Exercise goal: In the records below, the line with "sóng, hiển thị kênh, đo" opens the range and the line with "商議如此重大的政治事宜，是對自己的信任與激勵。" closes it; print that range exactly and nothing else.

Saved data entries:
==================================================

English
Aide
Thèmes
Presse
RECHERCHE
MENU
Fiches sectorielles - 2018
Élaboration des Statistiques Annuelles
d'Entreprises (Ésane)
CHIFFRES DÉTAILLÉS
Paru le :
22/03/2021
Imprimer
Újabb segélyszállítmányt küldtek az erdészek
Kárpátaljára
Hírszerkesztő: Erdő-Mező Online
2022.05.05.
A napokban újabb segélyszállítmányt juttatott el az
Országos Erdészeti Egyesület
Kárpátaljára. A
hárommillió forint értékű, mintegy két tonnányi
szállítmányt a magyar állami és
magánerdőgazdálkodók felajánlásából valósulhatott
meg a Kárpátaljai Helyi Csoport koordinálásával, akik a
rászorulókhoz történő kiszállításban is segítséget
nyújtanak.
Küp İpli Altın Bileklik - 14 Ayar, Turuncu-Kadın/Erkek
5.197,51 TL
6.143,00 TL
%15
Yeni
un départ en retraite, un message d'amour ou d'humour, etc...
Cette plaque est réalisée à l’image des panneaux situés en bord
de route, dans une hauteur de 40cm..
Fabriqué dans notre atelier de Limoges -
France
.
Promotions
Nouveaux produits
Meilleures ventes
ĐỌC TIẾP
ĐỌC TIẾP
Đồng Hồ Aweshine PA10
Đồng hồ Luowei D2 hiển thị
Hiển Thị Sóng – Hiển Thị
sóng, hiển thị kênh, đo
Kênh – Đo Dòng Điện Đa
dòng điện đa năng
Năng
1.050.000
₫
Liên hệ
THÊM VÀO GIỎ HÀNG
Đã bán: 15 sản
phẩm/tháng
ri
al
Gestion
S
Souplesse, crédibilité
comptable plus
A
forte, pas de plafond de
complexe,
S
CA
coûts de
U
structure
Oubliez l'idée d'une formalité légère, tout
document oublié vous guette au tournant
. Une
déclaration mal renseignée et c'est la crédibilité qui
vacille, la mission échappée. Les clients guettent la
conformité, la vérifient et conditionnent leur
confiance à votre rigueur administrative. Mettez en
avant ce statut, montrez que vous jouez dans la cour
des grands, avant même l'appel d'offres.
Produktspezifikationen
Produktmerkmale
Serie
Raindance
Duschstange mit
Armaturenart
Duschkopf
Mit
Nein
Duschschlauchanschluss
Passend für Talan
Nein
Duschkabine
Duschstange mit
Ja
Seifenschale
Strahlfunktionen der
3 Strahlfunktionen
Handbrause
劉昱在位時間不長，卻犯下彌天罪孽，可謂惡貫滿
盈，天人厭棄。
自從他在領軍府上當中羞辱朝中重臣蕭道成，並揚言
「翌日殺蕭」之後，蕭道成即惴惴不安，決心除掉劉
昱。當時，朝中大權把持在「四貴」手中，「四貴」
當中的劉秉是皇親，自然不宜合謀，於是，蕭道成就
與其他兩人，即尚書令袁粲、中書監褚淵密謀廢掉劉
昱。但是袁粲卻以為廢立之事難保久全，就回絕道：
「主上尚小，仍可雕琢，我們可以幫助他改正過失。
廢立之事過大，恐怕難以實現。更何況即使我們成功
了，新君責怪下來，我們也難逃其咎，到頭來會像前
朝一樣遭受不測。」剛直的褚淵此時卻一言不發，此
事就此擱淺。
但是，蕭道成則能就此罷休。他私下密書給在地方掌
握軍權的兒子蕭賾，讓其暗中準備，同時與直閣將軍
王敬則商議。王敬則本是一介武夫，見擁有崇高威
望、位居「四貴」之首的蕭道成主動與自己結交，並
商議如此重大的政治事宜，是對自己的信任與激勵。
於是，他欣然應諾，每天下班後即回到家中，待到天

==================================================

Exercise answer:
sóng, hiển thị kênh, đo
Kênh – Đo Dòng Điện Đa
dòng điện đa năng
Năng
1.050.000
₫
Liên hệ
THÊM VÀO GIỎ HÀNG
Đã bán: 15 sản
phẩm/tháng
ri
al
Gestion
S
Souplesse, crédibilité
comptable plus
A
forte, pas de plafond de
complexe,
S
CA
coûts de
U
structure
Oubliez l'idée d'une formalité légère, tout
document oublié vous guette au tournant
. Une
déclaration mal renseignée et c'est la crédibilité qui
vacille, la mission échappée. Les clients guettent la
conformité, la vérifient et conditionnent leur
confiance à votre rigueur administrative. Mettez en
avant ce statut, montrez que vous jouez dans la cour
des grands, avant même l'appel d'offres.
Produktspezifikationen
Produktmerkmale
Serie
Raindance
Duschstange mit
Armaturenart
Duschkopf
Mit
Nein
Duschschlauchanschluss
Passend für Talan
Nein
Duschkabine
Duschstange mit
Ja
Seifenschale
Strahlfunktionen der
3 Strahlfunktionen
Handbrause
劉昱在位時間不長，卻犯下彌天罪孽，可謂惡貫滿
盈，天人厭棄。
自從他在領軍府上當中羞辱朝中重臣蕭道成，並揚言
「翌日殺蕭」之後，蕭道成即惴惴不安，決心除掉劉
昱。當時，朝中大權把持在「四貴」手中，「四貴」
當中的劉秉是皇親，自然不宜合謀，於是，蕭道成就
與其他兩人，即尚書令袁粲、中書監褚淵密謀廢掉劉
昱。但是袁粲卻以為廢立之事難保久全，就回絕道：
「主上尚小，仍可雕琢，我們可以幫助他改正過失。
廢立之事過大，恐怕難以實現。更何況即使我們成功
了，新君責怪下來，我們也難逃其咎，到頭來會像前
朝一樣遭受不測。」剛直的褚淵此時卻一言不發，此
事就此擱淺。
但是，蕭道成則能就此罷休。他私下密書給在地方掌
握軍權的兒子蕭賾，讓其暗中準備，同時與直閣將軍
王敬則商議。王敬則本是一介武夫，見擁有崇高威
望、位居「四貴」之首的蕭道成主動與自己結交，並
商議如此重大的政治事宜，是對自己的信任與激勵。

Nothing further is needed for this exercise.